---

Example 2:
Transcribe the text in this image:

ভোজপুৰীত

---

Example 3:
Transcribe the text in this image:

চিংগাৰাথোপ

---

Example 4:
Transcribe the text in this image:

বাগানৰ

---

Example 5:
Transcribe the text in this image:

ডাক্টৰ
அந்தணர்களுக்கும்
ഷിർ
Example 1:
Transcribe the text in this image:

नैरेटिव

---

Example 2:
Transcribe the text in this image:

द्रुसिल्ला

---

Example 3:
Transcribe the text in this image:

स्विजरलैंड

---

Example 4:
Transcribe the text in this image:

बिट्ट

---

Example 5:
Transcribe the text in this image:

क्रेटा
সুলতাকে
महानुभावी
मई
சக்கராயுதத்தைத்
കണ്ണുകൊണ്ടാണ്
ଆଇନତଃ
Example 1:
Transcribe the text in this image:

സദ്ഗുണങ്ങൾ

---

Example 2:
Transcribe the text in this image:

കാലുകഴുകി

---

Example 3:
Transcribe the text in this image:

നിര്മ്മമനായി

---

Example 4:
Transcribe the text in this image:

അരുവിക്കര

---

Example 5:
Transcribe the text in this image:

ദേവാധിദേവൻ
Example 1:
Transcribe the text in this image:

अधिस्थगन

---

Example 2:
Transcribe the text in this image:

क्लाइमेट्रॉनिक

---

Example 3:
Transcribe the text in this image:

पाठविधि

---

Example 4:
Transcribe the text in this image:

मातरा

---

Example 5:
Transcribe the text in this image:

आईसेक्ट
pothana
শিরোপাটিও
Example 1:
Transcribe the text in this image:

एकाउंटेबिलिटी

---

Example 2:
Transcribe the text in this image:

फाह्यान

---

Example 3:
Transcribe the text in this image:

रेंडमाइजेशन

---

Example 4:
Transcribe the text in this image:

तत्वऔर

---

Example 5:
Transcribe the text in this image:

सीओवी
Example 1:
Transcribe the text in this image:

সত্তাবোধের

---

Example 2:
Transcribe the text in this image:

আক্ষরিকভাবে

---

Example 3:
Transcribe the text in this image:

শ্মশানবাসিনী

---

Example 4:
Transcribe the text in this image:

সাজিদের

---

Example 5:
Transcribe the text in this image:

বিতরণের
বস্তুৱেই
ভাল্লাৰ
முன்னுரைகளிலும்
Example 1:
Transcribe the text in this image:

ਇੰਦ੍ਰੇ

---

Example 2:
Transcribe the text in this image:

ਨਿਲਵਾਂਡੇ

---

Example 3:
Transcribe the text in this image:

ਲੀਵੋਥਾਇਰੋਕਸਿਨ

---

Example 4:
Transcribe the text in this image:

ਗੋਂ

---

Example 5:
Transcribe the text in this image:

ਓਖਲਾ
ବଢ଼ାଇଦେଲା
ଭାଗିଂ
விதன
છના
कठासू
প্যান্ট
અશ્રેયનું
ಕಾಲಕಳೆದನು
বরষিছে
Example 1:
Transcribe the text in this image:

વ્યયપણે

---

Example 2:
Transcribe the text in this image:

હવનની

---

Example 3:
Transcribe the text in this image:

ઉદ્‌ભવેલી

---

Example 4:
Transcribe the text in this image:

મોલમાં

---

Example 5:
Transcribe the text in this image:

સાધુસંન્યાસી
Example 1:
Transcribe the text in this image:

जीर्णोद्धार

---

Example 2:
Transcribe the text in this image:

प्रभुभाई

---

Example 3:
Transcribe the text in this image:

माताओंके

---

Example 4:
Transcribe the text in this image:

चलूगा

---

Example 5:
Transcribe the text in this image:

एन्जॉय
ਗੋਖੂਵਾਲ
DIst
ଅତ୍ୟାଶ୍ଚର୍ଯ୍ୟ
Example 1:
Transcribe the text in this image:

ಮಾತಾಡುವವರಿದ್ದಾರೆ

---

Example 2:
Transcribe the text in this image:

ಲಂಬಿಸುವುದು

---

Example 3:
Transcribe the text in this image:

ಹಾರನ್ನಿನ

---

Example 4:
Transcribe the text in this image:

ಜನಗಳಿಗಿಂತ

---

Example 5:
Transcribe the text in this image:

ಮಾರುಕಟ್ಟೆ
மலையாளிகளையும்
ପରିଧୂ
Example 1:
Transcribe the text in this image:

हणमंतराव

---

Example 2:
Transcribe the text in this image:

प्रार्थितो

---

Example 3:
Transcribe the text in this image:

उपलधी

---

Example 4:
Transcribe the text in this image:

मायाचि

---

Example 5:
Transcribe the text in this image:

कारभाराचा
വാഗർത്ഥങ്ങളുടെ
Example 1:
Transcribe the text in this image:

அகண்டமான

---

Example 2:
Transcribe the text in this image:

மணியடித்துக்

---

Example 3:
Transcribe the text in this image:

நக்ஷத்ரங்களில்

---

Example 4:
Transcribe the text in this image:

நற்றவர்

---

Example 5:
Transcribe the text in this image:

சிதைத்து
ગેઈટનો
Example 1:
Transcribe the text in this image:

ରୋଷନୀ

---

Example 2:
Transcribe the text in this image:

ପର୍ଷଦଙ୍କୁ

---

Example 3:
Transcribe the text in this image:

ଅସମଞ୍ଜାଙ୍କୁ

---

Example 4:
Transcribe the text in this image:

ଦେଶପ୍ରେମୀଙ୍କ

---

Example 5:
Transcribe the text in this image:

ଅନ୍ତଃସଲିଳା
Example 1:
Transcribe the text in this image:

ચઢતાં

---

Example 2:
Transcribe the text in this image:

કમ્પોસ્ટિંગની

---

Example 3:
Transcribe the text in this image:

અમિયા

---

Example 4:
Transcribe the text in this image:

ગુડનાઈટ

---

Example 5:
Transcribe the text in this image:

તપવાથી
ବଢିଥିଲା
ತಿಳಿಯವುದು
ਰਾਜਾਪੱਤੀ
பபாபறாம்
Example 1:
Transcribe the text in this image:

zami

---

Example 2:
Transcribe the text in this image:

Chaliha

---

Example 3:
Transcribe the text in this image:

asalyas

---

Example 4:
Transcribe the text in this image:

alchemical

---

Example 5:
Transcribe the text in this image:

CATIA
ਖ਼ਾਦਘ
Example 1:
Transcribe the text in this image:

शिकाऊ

**Exercise details**. Render every record verbatim. Nothing should be left out.

**Output**.
---

Example 2:
Transcribe the text in this image:

ভোজপুৰীত

---

Example 3:
Transcribe the text in this image:

চিংগাৰাথোপ

---

Example 4:
Transcribe the text in this image:

বাগানৰ

---

Example 5:
Transcribe the text in this image:

ডাক্টৰ
அந்தணர்களுக்கும்
ഷിർ
Example 1:
Transcribe the text in this image:

नैरेटिव

---

Example 2:
Transcribe the text in this image:

द्रुसिल्ला

---

Example 3:
Transcribe the text in this image:

स्विजरलैंड

---

Example 4:
Transcribe the text in this image:

बिट्ट

---

Example 5:
Transcribe the text in this image:

क्रेटा
সুলতাকে
महानुभावी
मई
சக்கராயுதத்தைத்
കണ്ണുകൊണ്ടാണ്
ଆଇନତଃ
Example 1:
Transcribe the text in this image:

സദ്ഗുണങ്ങൾ

---

Example 2:
Transcribe the text in this image:

കാലുകഴുകി

---

Example 3:
Transcribe the text in this image:

നിര്മ്മമനായി

---

Example 4:
Transcribe the text in this image:

അരുവിക്കര

---

Example 5:
Transcribe the text in this image:

ദേവാധിദേവൻ
Example 1:
Transcribe the text in this image:

अधिस्थगन

---

Example 2:
Transcribe the text in this image:

क्लाइमेट्रॉनिक

---

Example 3:
Transcribe the text in this image:

पाठविधि

---

Example 4:
Transcribe the text in this image:

मातरा

---

Example 5:
Transcribe the text in this image:

आईसेक्ट
pothana
শিরোপাটিও
Example 1:
Transcribe the text in this image:

एकाउंटेबिलिटी

---

Example 2:
Transcribe the text in this image:

फाह्यान

---

Example 3:
Transcribe the text in this image:

रेंडमाइजेशन

---

Example 4:
Transcribe the text in this image:

तत्वऔर

---

Example 5:
Transcribe the text in this image:

सीओवी
Example 1:
Transcribe the text in this image:

সত্তাবোধের

---

Example 2:
Transcribe the text in this image:

আক্ষরিকভাবে

---

Example 3:
Transcribe the text in this image:

শ্মশানবাসিনী

---

Example 4:
Transcribe the text in this image:

সাজিদের

---

Example 5:
Transcribe the text in this image:

বিতরণের
বস্তুৱেই
ভাল্লাৰ
முன்னுரைகளிலும்
Example 1:
Transcribe the text in this image:

ਇੰਦ੍ਰੇ

---

Example 2:
Transcribe the text in this image:

ਨਿਲਵਾਂਡੇ

---

Example 3:
Transcribe the text in this image:

ਲੀਵੋਥਾਇਰੋਕਸਿਨ

---

Example 4:
Transcribe the text in this image:

ਗੋਂ

---

Example 5:
Transcribe the text in this image:

ਓਖਲਾ
ବଢ଼ାଇଦେଲା
ଭାଗିଂ
விதன
છના
कठासू
প্যান্ট
અશ્રેયનું
ಕಾಲಕಳೆದನು
বরষিছে
Example 1:
Transcribe the text in this image:

વ્યયપણે

---

Example 2:
Transcribe the text in this image:

હવનની

---

Example 3:
Transcribe the text in this image:

ઉદ્‌ભવેલી

---

Example 4:
Transcribe the text in this image:

મોલમાં

---

Example 5:
Transcribe the text in this image:

સાધુસંન્યાસી
Example 1:
Transcribe the text in this image:

जीर्णोद्धार

---

Example 2:
Transcribe the text in this image:

प्रभुभाई

---

Example 3:
Transcribe the text in this image:

माताओंके

---

Example 4:
Transcribe the text in this image:

चलूगा

---

Example 5:
Transcribe the text in this image:

एन्जॉय
ਗੋਖੂਵਾਲ
DIst
ଅତ୍ୟାଶ୍ଚର୍ଯ୍ୟ
Example 1:
Transcribe the text in this image:

ಮಾತಾಡುವವರಿದ್ದಾರೆ

---

Example 2:
Transcribe the text in this image:

ಲಂಬಿಸುವುದು

---

Example 3:
Transcribe the text in this image:

ಹಾರನ್ನಿನ

---

Example 4:
Transcribe the text in this image:

ಜನಗಳಿಗಿಂತ

---

Example 5:
Transcribe the text in this image:

ಮಾರುಕಟ್ಟೆ
மலையாளிகளையும்
ପରିଧୂ
Example 1:
Transcribe the text in this image:

हणमंतराव

---

Example 2:
Transcribe the text in this image:

प्रार्थितो

---

Example 3:
Transcribe the text in this image:

उपलधी

---

Example 4:
Transcribe the text in this image:

मायाचि

---

Example 5:
Transcribe the text in this image:

कारभाराचा
വാഗർത്ഥങ്ങളുടെ
Example 1:
Transcribe the text in this image:

அகண்டமான

---

Example 2:
Transcribe the text in this image:

மணியடித்துக்

---

Example 3:
Transcribe the text in this image:

நக்ஷத்ரங்களில்

---

Example 4:
Transcribe the text in this image:

நற்றவர்

---

Example 5:
Transcribe the text in this image:

சிதைத்து
ગેઈટનો
Example 1:
Transcribe the text in this image:

ରୋଷନୀ

---

Example 2:
Transcribe the text in this image:

ପର୍ଷଦଙ୍କୁ

---

Example 3:
Transcribe the text in this image:

ଅସମଞ୍ଜାଙ୍କୁ

---

Example 4:
Transcribe the text in this image:

ଦେଶପ୍ରେମୀଙ୍କ

---

Example 5:
Transcribe the text in this image:

ଅନ୍ତଃସଲିଳା
Example 1:
Transcribe the text in this image:

ચઢતાં

---

Example 2:
Transcribe the text in this image:

કમ્પોસ્ટિંગની

---

Example 3:
Transcribe the text in this image:

અમિયા

---

Example 4:
Transcribe the text in this image:

ગુડનાઈટ

---

Example 5:
Transcribe the text in this image:

તપવાથી
ବଢିଥିଲା
ತಿಳಿಯವುದು
ਰਾਜਾਪੱਤੀ
பபாபறாம்
Example 1:
Transcribe the text in this image:

zami

---

Example 2:
Transcribe the text in this image:

Chaliha

---

Example 3:
Transcribe the text in this image:

asalyas

---

Example 4:
Transcribe the text in this image:

alchemical

---

Example 5:
Transcribe the text in this image:

CATIA
ਖ਼ਾਦਘ
Example 1:
Transcribe the text in this image:

शिकाऊ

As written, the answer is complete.